Sunday, 18 March 2012

Book 1, Chapter 17: Of Fear


Montaigne discusses the emotion called fear: what can it do to us and why, and how many different kinds of fear exist? 


'Sometimes fear adds wings to the heels. Sometimes it nails them to the ground'

‘I was amazed, my hair stood on end, and my voice stuck in my throat’ Virgil, Aeneid.

I can’t say what it is that causes fear to have the impact on us that it does. It is a strange passion; the physicians say there is no other that makes our judgment falter so much. I myself have seen many become frantic from fear, and even in those that are very calm normally, it causes a terrible confusion and shock. I’m not talking just about the ‘vulgar sort’, to whom fear means their departed rising up from the grave, or werewolves, or nightmares or phantoms, but also of soldiers, over whom fear should have the least power. Fear can convert armed squadrons into flocks of sheep, make their spears and swords into reeds and blades of grass, their friends into their enemies, and the French flag into the Spanish!

When Rome was seized by Mr. Bourbon, a man guarding the city was seized with such fear that he ran directly into the enemy, thinking he was retreating into the city. Bourbon’s army thought he was advancing to attack, and drew their weapons. When the man at last realized his mistake, he retreated blindly, at full speed; and ended up in the middle of an open field. He was unharmed, but another guard who reacted in a similar way was not so lucky, and was killed. Another gentleman, in the same battle, was so seized by fear that he sank to the floor, stone-dead, without being wounded or hurt at all.

Sometimes fear adds wings to the heels. Sometimes it nails them to the ground. The Emperor Theophilius, upon losing a battle in Spain, was so astonished that he could not move, and one of his commanders had to go up to him and tell him, ‘Sir, if you do not follow me, I will kill you; for it is better you should lose your life than, by being taken, lose your empire’. But that’s what fear can do; it can deprive us of all sense of duty or honour.

The thing in this world that I am most afraid of is fear, that feeling along, more than any other accident. Fear can drive out all intelligence from the mind. Take the story of Pompey’s friends: they had witnessed his horrible murder on their ship, but when they saw enemy Egyptian ships coming towards them, they were possessed with such great alarm that they could think of nothing but fleeing. Only when they had reached safety did they grieve for their captain.
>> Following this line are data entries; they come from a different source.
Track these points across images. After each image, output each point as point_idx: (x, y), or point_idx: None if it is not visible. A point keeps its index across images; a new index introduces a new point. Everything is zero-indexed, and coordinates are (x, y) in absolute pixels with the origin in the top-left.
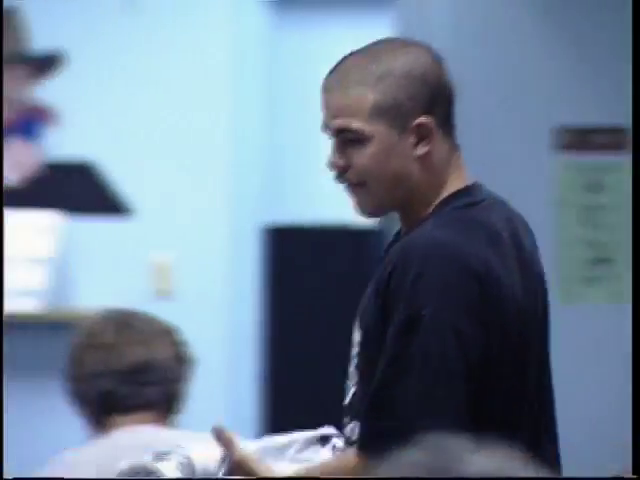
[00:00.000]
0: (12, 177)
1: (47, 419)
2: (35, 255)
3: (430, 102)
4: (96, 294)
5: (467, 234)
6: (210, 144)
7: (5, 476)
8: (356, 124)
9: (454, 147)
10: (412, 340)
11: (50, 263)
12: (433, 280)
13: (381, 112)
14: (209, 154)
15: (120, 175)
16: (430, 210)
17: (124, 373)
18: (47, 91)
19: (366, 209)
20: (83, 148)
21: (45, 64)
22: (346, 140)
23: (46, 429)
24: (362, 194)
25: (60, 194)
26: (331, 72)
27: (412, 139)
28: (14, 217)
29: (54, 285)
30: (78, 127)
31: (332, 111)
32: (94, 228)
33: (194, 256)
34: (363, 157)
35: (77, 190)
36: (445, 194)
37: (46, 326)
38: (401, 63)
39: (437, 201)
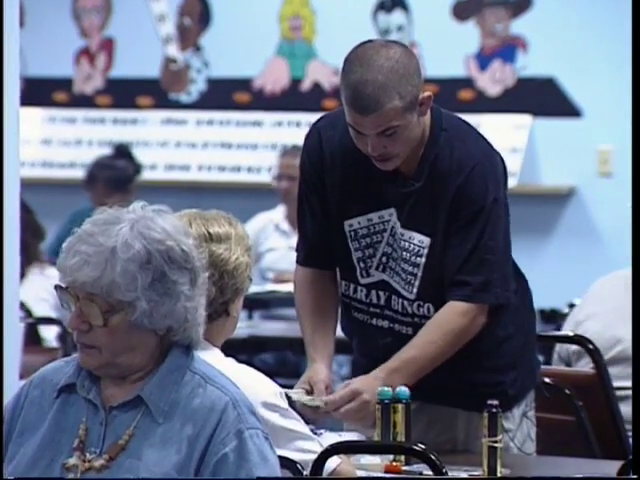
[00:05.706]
0: (493, 90)
1: None
2: (511, 145)
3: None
4: (555, 174)
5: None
6: None
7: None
8: (395, 122)
9: None
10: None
11: (522, 152)
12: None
13: (407, 107)
14: None
15: (573, 86)
16: (427, 135)
17: None
18: (520, 26)
19: (393, 167)
20: (546, 67)
21: (518, 6)
22: (385, 135)
23: None
24: (395, 162)
25: (529, 101)
26: (360, 96)
27: (418, 108)
28: (494, 119)
29: (525, 168)
30: (544, 51)
31: (375, 125)
32: (554, 125)
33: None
34: (399, 142)
35: (542, 98)
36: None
37: (518, 197)
38: (402, 65)
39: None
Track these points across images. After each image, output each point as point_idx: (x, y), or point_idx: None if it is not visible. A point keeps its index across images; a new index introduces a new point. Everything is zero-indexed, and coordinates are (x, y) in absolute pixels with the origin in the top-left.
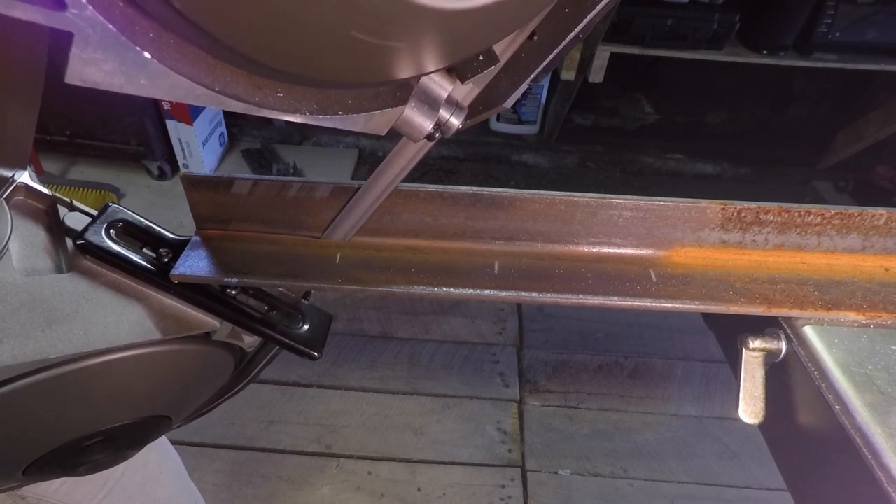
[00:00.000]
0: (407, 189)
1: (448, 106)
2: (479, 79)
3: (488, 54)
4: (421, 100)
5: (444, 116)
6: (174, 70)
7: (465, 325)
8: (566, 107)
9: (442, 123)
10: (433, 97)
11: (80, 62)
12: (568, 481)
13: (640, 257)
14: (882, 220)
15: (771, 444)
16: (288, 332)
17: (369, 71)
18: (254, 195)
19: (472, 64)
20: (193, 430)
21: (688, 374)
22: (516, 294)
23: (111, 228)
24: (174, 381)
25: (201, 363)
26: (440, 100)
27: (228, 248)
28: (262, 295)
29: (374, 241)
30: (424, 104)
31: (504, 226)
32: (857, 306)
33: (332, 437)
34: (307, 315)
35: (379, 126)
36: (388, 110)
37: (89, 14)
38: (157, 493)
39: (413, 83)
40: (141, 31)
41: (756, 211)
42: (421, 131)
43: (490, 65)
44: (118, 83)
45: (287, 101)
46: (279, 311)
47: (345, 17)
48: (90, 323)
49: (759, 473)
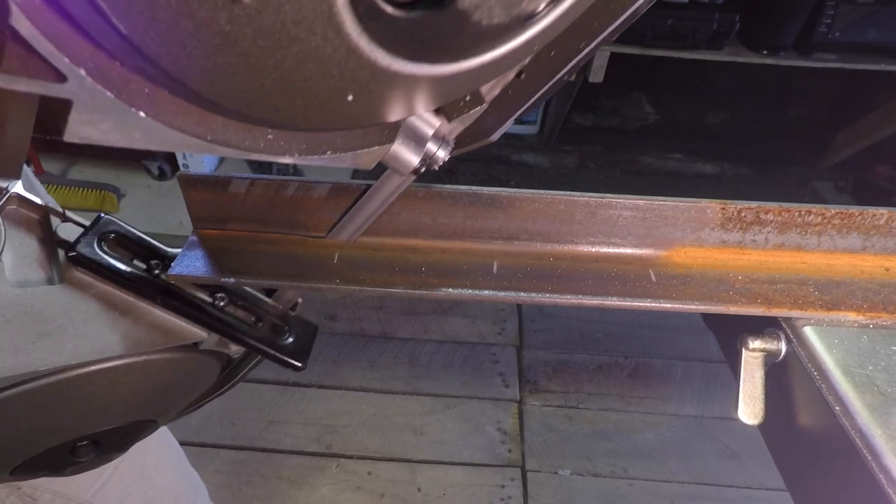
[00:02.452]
0: (406, 188)
1: (435, 141)
2: (465, 118)
3: (475, 95)
4: (408, 137)
5: (431, 150)
6: (167, 125)
7: (465, 325)
8: (566, 107)
9: (429, 157)
10: (420, 134)
11: (78, 123)
12: (568, 481)
13: (639, 257)
14: (883, 219)
15: (771, 445)
16: (273, 343)
17: (356, 121)
18: (251, 195)
19: (458, 104)
20: (193, 430)
21: (688, 374)
22: (515, 294)
23: (103, 240)
24: (161, 388)
25: (188, 370)
26: (427, 137)
27: (226, 247)
28: (250, 307)
29: (373, 241)
30: (411, 141)
31: (503, 225)
32: (857, 306)
33: (332, 437)
34: (293, 326)
35: (367, 162)
36: (375, 148)
37: (88, 84)
38: (156, 481)
39: (401, 122)
40: (135, 90)
41: (756, 211)
42: (408, 166)
43: (476, 105)
44: (114, 139)
45: (276, 144)
46: (266, 322)
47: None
48: (80, 335)
49: (759, 473)
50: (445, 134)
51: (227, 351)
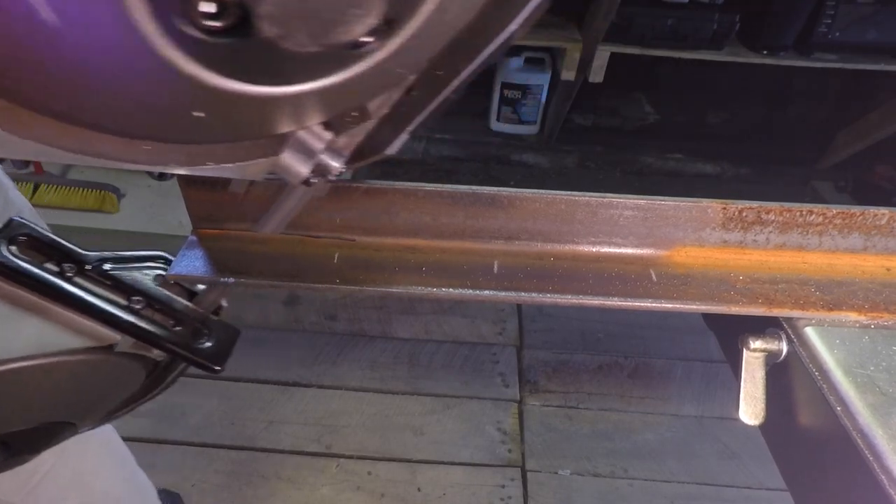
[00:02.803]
0: (405, 188)
1: (327, 153)
2: (353, 133)
3: (362, 111)
4: (297, 149)
5: (323, 161)
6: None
7: (465, 325)
8: (566, 107)
9: (321, 167)
10: (308, 147)
11: None
12: (568, 481)
13: (640, 257)
14: (884, 219)
15: (771, 445)
16: (190, 346)
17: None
18: (251, 194)
19: (345, 119)
20: (193, 430)
21: (688, 374)
22: (516, 294)
23: (13, 243)
24: (73, 389)
25: (104, 373)
26: (315, 149)
27: (225, 247)
28: (168, 310)
29: (373, 241)
30: (300, 153)
31: (504, 225)
32: (858, 306)
33: (332, 437)
34: (214, 330)
35: (254, 173)
36: (262, 160)
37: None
38: (95, 485)
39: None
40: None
41: (758, 210)
42: (298, 176)
43: (363, 120)
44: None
45: (155, 155)
46: (186, 325)
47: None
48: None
49: (759, 473)
50: (340, 147)
51: (150, 354)
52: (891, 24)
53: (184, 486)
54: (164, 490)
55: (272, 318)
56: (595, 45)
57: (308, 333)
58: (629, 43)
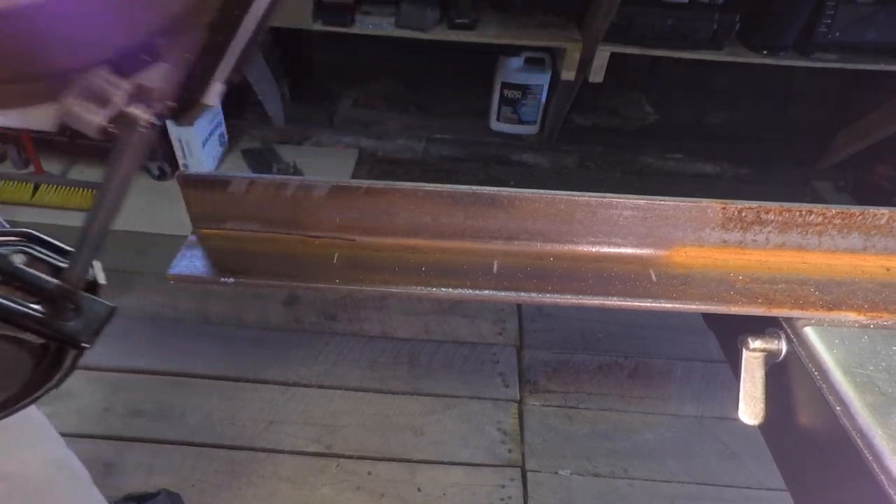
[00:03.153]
0: (405, 188)
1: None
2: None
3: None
4: (84, 96)
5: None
6: None
7: (465, 325)
8: (566, 107)
9: (125, 117)
10: (99, 94)
11: None
12: (568, 481)
13: (640, 257)
14: (884, 219)
15: (771, 445)
16: (51, 324)
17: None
18: (250, 194)
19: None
20: (193, 430)
21: (688, 374)
22: (515, 294)
23: None
24: None
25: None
26: (108, 95)
27: (225, 247)
28: (30, 288)
29: (373, 241)
30: (91, 101)
31: (503, 225)
32: (858, 306)
33: (332, 437)
34: (83, 308)
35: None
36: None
37: None
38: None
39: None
40: None
41: (757, 210)
42: (91, 126)
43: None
44: None
45: None
46: (49, 303)
47: None
48: None
49: (759, 473)
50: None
51: (23, 336)
52: (891, 24)
53: (184, 486)
54: (164, 490)
55: (272, 318)
56: (595, 45)
57: (308, 333)
58: (629, 43)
The more potent passion had, till then, suspended their tears.

Those that have been injured in a skirmish, even if they are wounded and bloody, may be asked the next day to attack once more, but those who have become truly afraid of their enemy can never again be made to do so much as look him in the face.

Those that are in immediate fear of losing their property, of banishment, or of slavery, live in perpetual anguish and lose all appetite and all calm, whereas those that are actually poor, slaves, or exiles often live their lives as happily as the next man. And then those who, tired of being perpetually in fear, have hanged or drowned or shot themselves lead us to believe that fear can be more persistently intrusive, more unbearable, than death itself.

The Greeks acknowledged another kind of fear, different from those we have so far discussed: the fear that surprises us without any visible cause. Whole nations and armies can be struck from it, like an impulse from heaven.  Diodorus Siculus, the Greek historian, calls this fear a ‘panic terror’ and relates the story of Carthage (ancient North-African city near present-day Tunis), where this type of fear took root. Nothing was heard in Carthage when this struck except for frightened voices and crying, and residents ran out of their houses in alarm, and attacked, wounded, and killed one another, as if they had been enemies that had come to attack the city. Everything was in disorder and fury until, with prayers and sacrifices, they appeased their gods.